56 His Honour nonetheless considered that a custodial sentence was necessary. He referred to the judgment of Gleeson CJ in R v Chaouk (Court of Criminal Appeal, 17 August 1993, unreported), the facts in which were not dissimilar from the facts in the present case -
"The unlawful taking of another person's life is a very grave matter. Whilst the prisoner acted under provocation and a loss of self control, and whilst his responsibility for his actions was diminished, his responsibility for those actions was not eliminated. Even allowing for the pressures under which he was acting and which reduced what would otherwise be murder to manslaughter, his actions involved taking the law into his own hands and to a degree consciously inflicting punishment upon the person who had wronged him. There is no place in our society for such acts of vengeance, and when they result in loss of human life, they are to be treated very seriously."

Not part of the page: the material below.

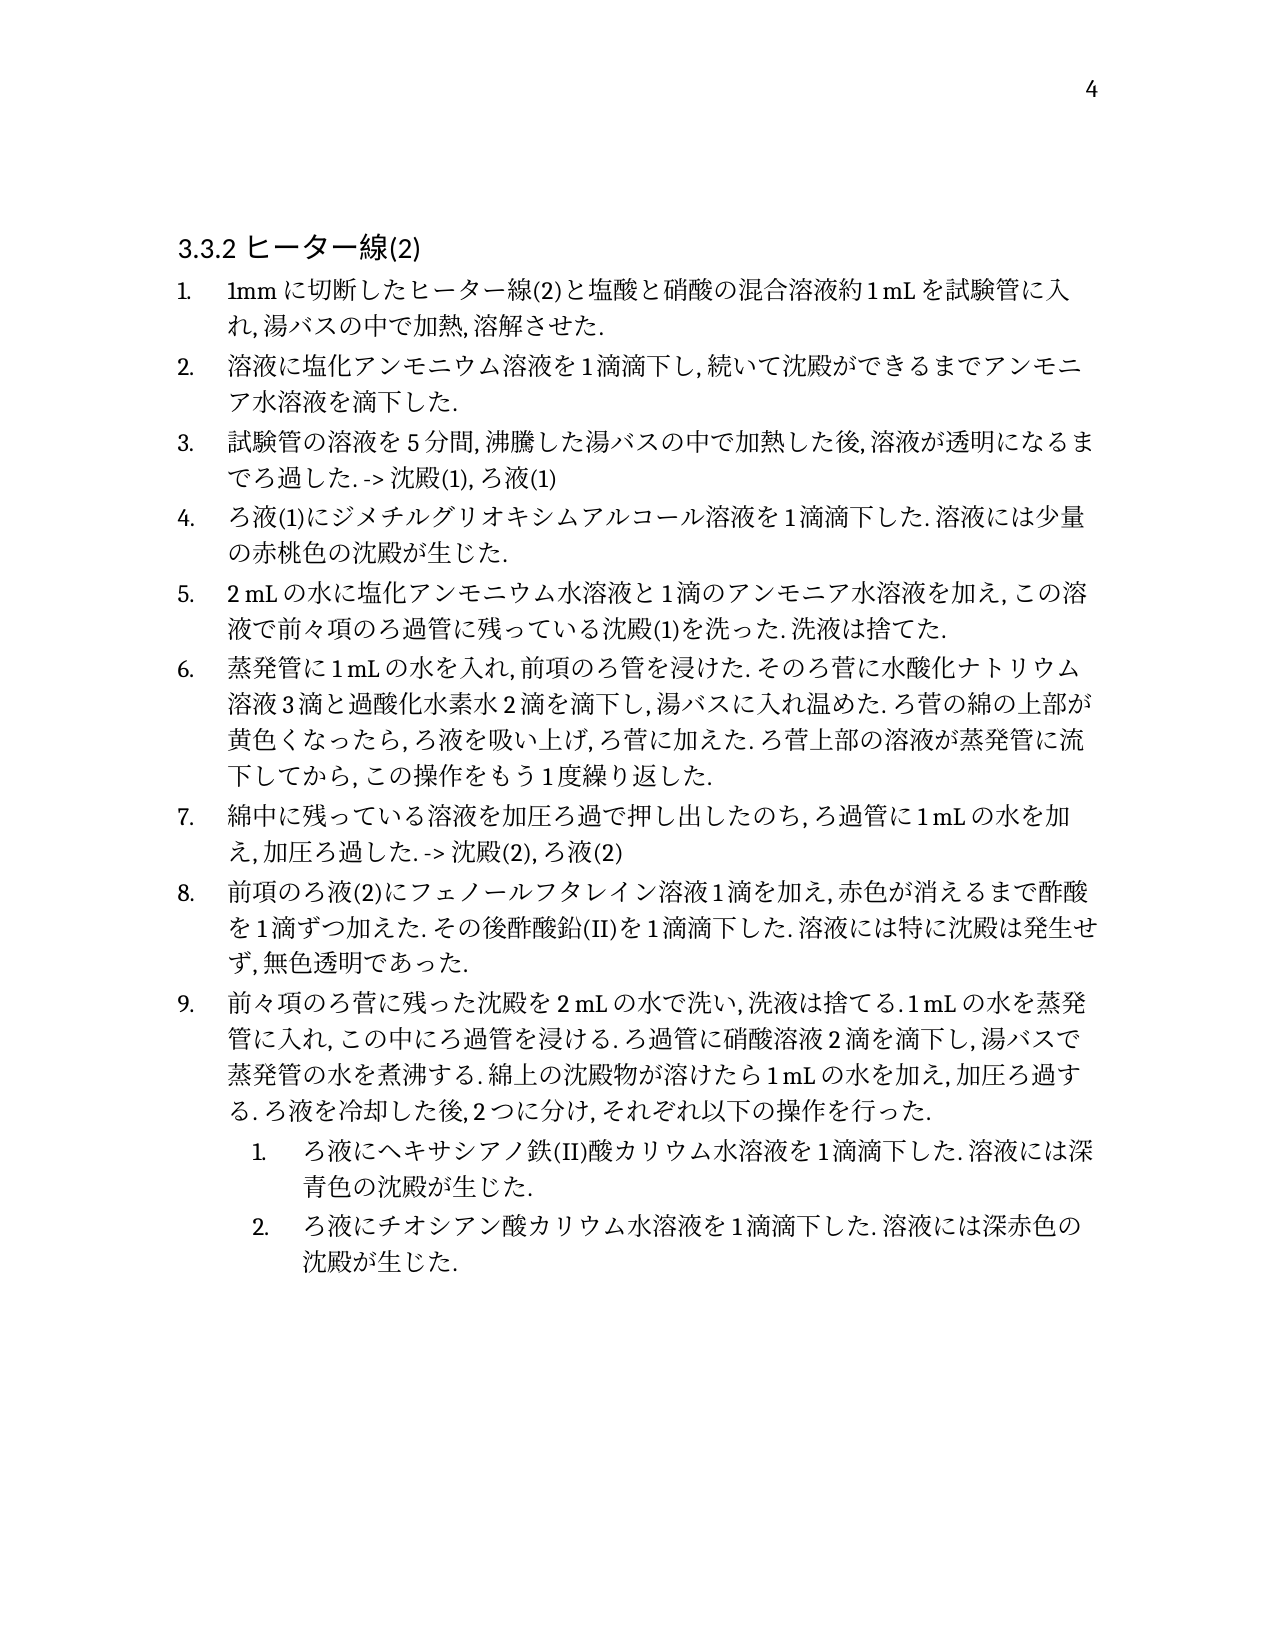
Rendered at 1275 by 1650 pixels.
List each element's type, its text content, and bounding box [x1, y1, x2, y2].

list 溶液に塩化アンモニウム溶液を1滴滴下し, 続いて沈殿ができるまでアンモニア水溶液を滴下した. [177, 347, 1098, 418]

57 After again acknowledging the appellant's youth, his Honour said -
"I should add that whilst I have taken into account the fact that the prisoner's psychiatric treatment will be hampered by the imposition of a custodial sentence, as I have said the objective facts of the slaying of the deceased are so serious as to warrant a custodial sentence."
58 His Honour clearly gave weight to the effect on the appellant's rehabilitation of a custodial sentence, in particular its impact on continuation of the appellant's psychiatric treatment. I do not think there was any error in the way in which he directed himself, or paid regard to the importance of the appellant's rehabilitation in exercising his sentencing discretion. In my opinion it was open to his Honour to arrive at the sentence he did.
59 No separate submission was made in relation to the sentence being excessive, the basis of that ground no doubt being found in the three other grounds of appeal. No legal basis to overturn his Honour's views has been made out, and although leave to appeal should be granted, in my opinion the appeal on sentence should also be dismissed.
60 GROVE J: I agree with Giles JA.
61 GREG JAMES J: I agree with Giles JA.